The following concretizations are provided:
Array
SparseMatrixCSC
BandedMatrix
BlockBandedMatrix
Additionally, the function sparse
is overloaded to give the most efficient
matrix type for a given operator. For one-dimensional derivatives this is a
BandedMatrix
, while for higher dimensional operators this is a BlockBandedMatrix
.
The concretizations are made to act on vec(u)
.
Boundary conditions are implemented through a ghost node approach. The discretized
values u
should be the interior of the domain so that, for the boundary value
operator Q
, Q*u
is the discretization on the closure of the domain. By
using it like this, L*Q*u
is the NxN
operator which satisfies the boundary
conditions.
The constructor PeriodicBC
provides the periodic boundary condition operator.
The variables in l are [αl, βl, γl]
, and correspond to a BC of the form
al*u(0) + bl*u'(0) = cl
, and similarly r
for the right boundary
ar*u(N) + br*u'(N) = cl
.
RobinBC(l::AbstractArray{T}, r::AbstractArray{T}, dx::AbstractArray{T}, order = one(T))

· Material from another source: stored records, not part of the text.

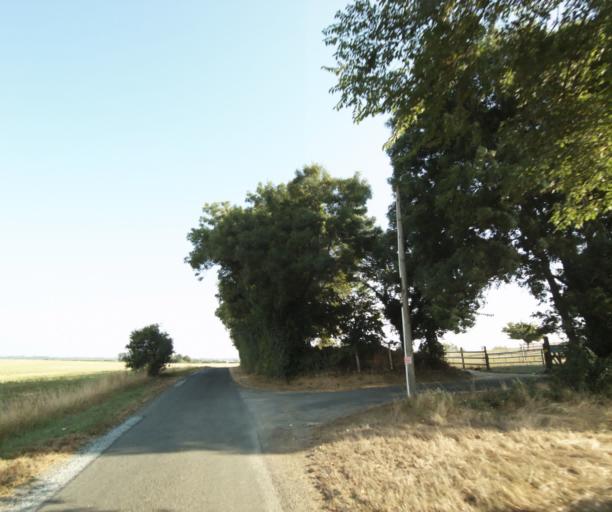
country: FR
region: Poitou-Charentes
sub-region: Departement de la Charente-Maritime
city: Muron
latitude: 45.9762
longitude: -0.8268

Additionally, the following helpers exist for the Neumann u'(0) = α
and
Dirichlet u(0) = α
cases.
Dirichlet0BC(T::Type)
DirichletBC(α::AbstractVector{T}, dx::AbstractVector{T}, order = 1)
Neumann0BC(dx::Union{AbstractVector{T}, T}, order = 1)

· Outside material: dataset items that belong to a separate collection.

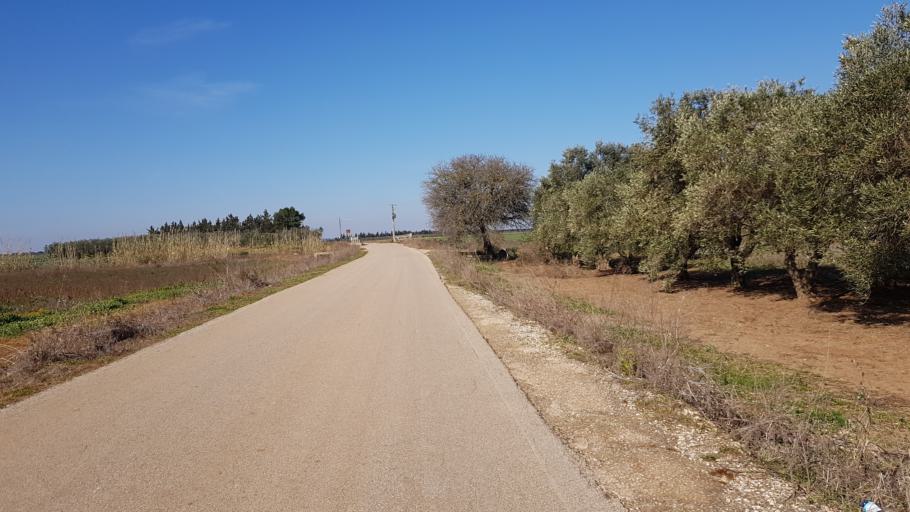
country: IT
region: Apulia
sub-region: Provincia di Brindisi
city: Mesagne
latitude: 40.6192
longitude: 17.8157
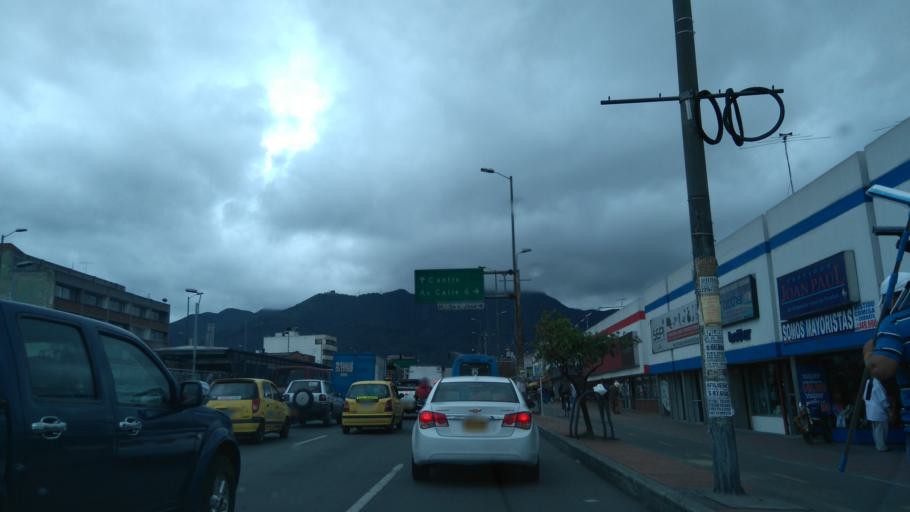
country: CO
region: Bogota D.C.
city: Bogota
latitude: 4.6126
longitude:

NeumannBC(α::AbstractVector{T}, dx::AbstractVector{T}, order = 1)
Implements a generalization of the Robin boundary condition, where α is a vector of coefficients. Represents a condition of the form α[1] + α[2]u[0] + α[3]u'[0] + α[4]u''[0]+... = 0
GeneralBC(αl::AbstractArray{T}, αr::AbstractArray{T}, dx::AbstractArray{T}, order = 1)
Q_dim = MultiDimBC(Q, size(u), dim)
turns Q
into a boundary condition along the dimension dim
. Additionally,
to apply the same boundary values to all dimensions, one can use
Qx,Qy,Qz = MultiDimBC(YourBC, size(u)) # Here u is 3d
Multidimensional BCs can then be composed into a single operator with:
Q = compose(BCs...)
The boundary condition operators act lazily by appending the appropriate values to the end of the array, building the ghost-point extended version for the derivative operator to act on. This utilizes special array types to not require copying the interior data.

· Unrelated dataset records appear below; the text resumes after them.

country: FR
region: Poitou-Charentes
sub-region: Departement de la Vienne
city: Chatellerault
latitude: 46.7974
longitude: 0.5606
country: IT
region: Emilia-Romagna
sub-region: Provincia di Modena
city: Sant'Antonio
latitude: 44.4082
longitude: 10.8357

The following concretizations are provided:
Array
SparseMatrixCSC
Additionally, the function sparse
is overloaded to give the most efficient
matrix type for a given operator. For these operators it's SparseMatrixCSC
.
The concretizations are made to act on vec(u)
.
When L
is a DerivativeOperator
and Q
is a boundary condition operator,
L*Q
produces a GhostDerivative
operator which is the composition of the
two operations.
The following concretizations are provided:
Array
SparseMatrixCSC
BandedMatrix
Additionally, the function sparse
is overloaded to give the most efficient
matrix type for a given operator. For these operators it's BandedMatrix
unless
the boundary conditions are PeriodicBC
, in which case it's SparseMatrixCSC
.
The concretizations are made to act on vec(u)
.
MatrixFreeOperator(f::F, args::N;
size=nothing, opnorm=true, ishermitian=false) where {F,N}
A MatrixFreeOperator
is a linear operator A*u
where the action of A
is
explicitly defined by an in-place function f(du, u, p, t)
.
JacVecOperator{T}(f,u::AbstractArray,p=nothing,t::Union{Nothing,Number}=nothing;autodiff=true,ishermitian=false,opnorm=true)
The JacVecOperator
is a linear operator J*v
where J
acts like df/du
for some function f(u,p,t)
. For in-place operations mul!(w,J,v)
, f
is an in-place function f(du,u,p,t)
.
Multiplying two DiffEqOperators will build a DiffEqOperatorComposition
, while
adding two DiffEqOperators will build a DiffEqOperatorCombination
. Multiplying
a DiffEqOperator by a scalar will produce a DiffEqScaledOperator
. All
will inherit the appropriate action.
Composed operator actions utilize NNLib.jl in order to do cache-efficient convolution operations in higher dimensional combinations.